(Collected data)
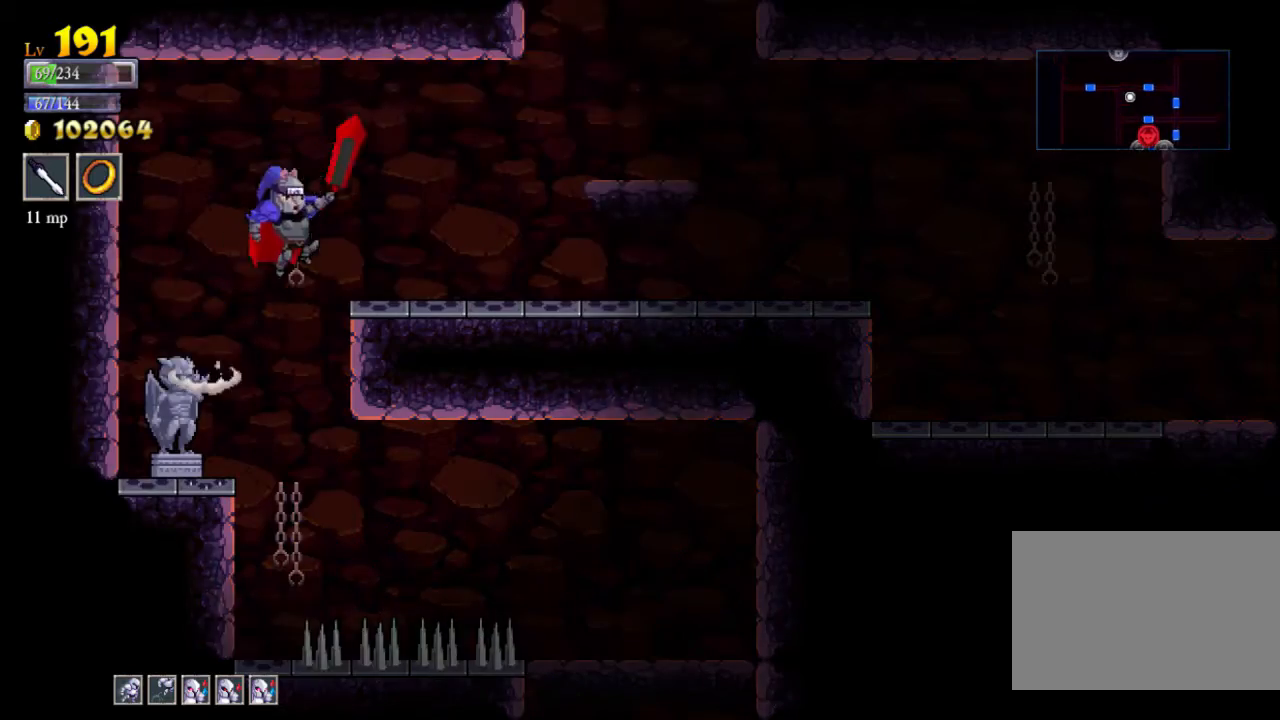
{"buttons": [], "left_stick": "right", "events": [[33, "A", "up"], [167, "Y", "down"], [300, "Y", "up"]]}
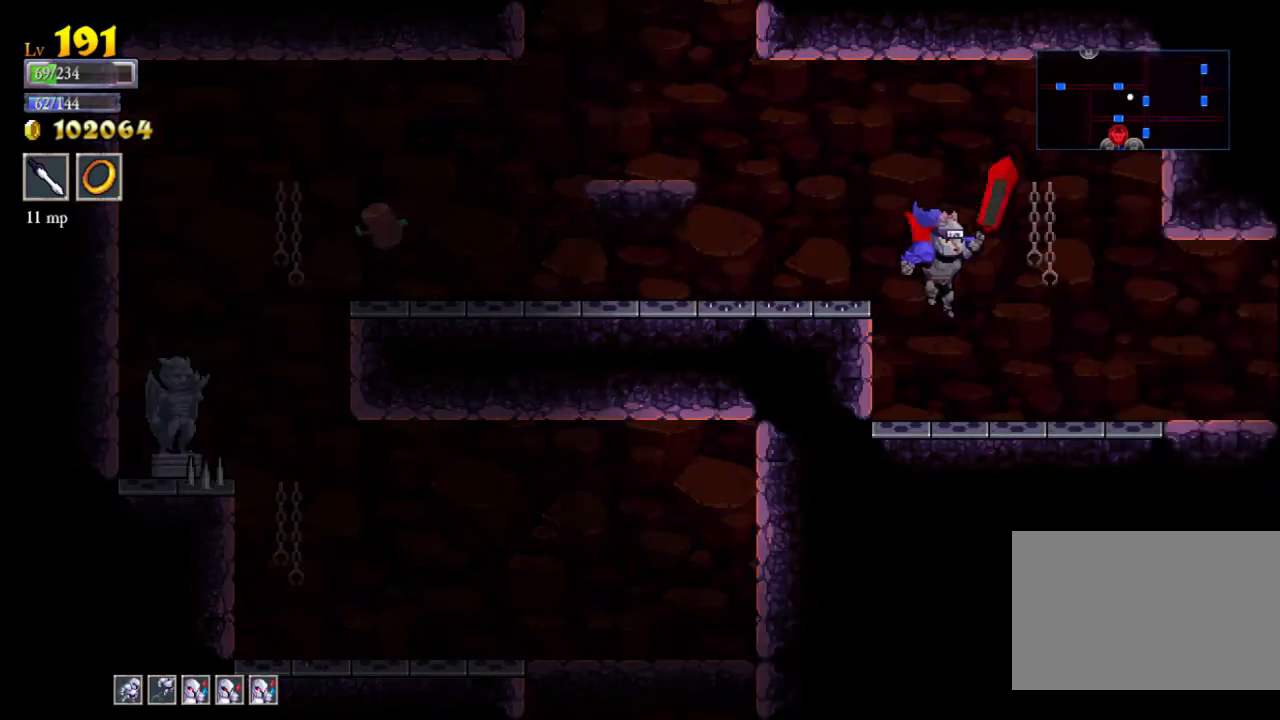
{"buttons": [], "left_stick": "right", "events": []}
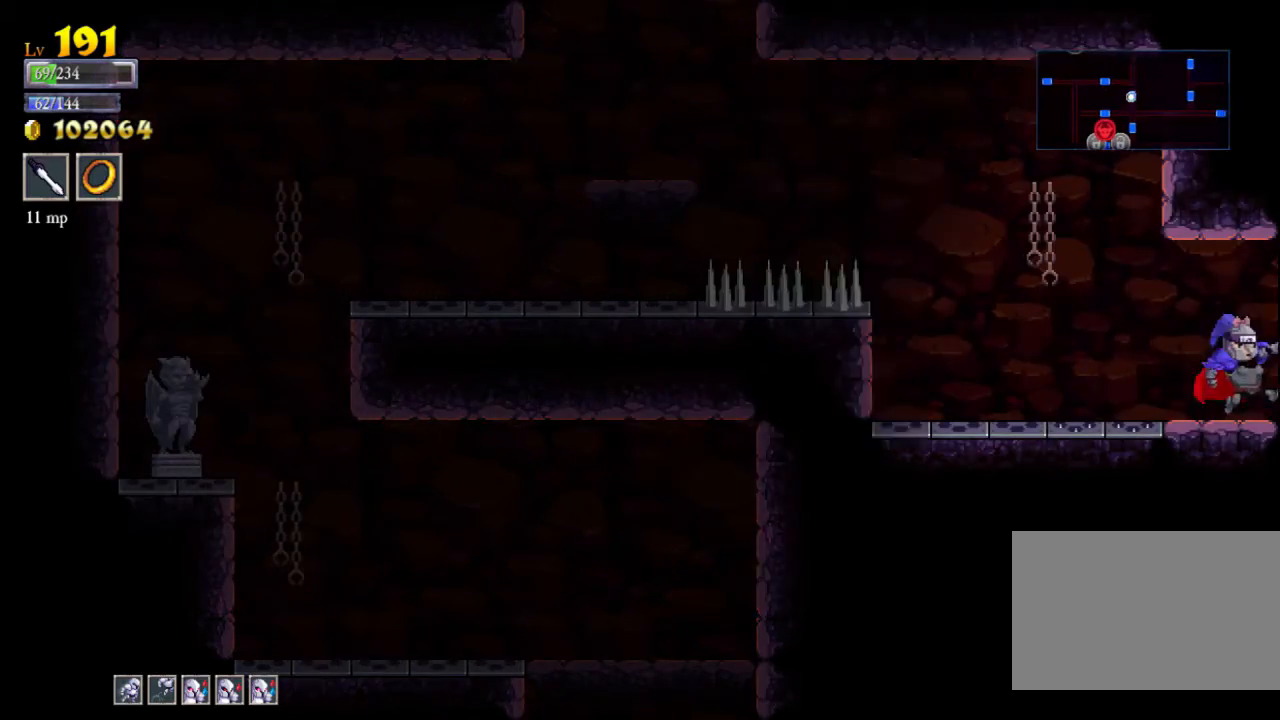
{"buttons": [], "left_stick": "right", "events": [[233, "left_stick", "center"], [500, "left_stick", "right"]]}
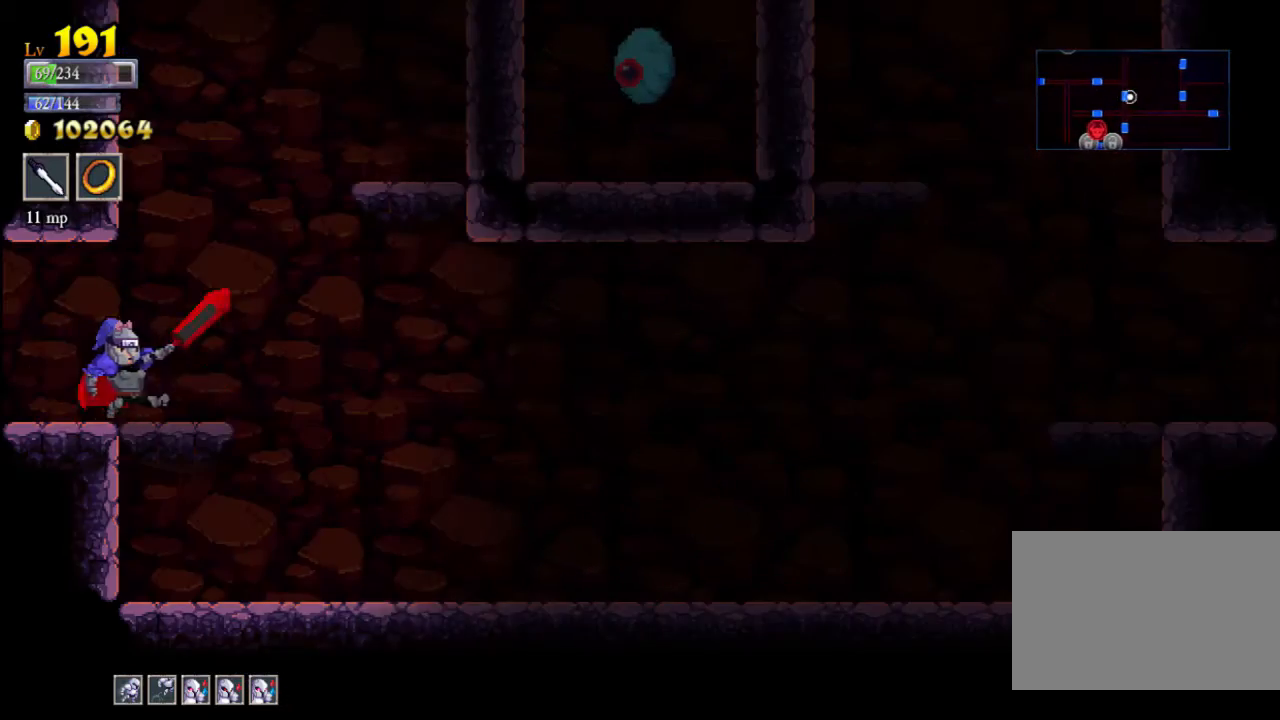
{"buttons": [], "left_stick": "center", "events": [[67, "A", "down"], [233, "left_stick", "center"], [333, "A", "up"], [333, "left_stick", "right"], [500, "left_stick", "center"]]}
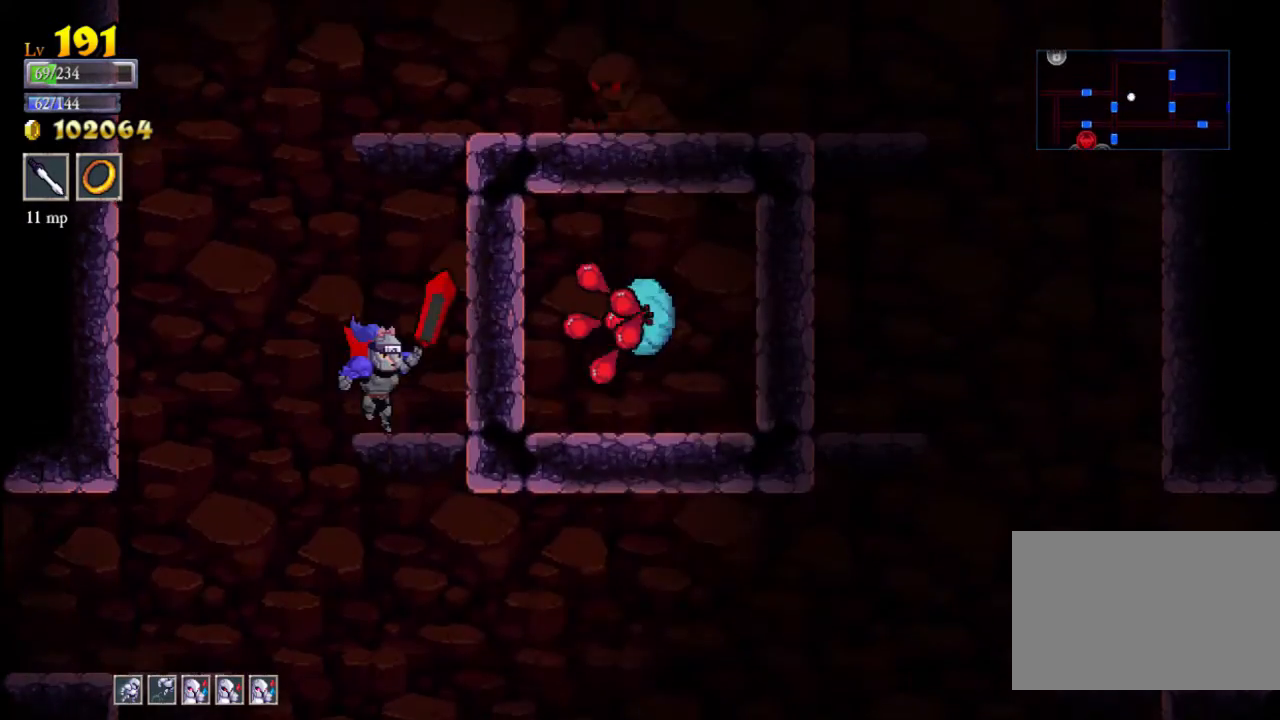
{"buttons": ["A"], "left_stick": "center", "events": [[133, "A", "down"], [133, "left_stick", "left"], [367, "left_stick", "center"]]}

**Task:**
Go through the entries and retype each one exactly, skipping any image.

**Solution to this task:**
{"buttons": [], "left_stick": "right", "events": [[33, "A", "up"], [167, "Y", "down"], [300, "Y", "up"]]}
{"buttons": [], "left_stick": "right", "events": []}
{"buttons": [], "left_stick": "right", "events": [[233, "left_stick", "center"], [500, "left_stick", "right"]]}
{"buttons": [], "left_stick": "center", "events": [[67, "A", "down"], [233, "left_stick", "center"], [333, "A", "up"], [333, "left_stick", "right"], [500, "left_stick", "center"]]}
{"buttons": ["A"], "left_stick": "center", "events": [[133, "A", "down"], [133, "left_stick", "left"], [367, "left_stick", "center"]]}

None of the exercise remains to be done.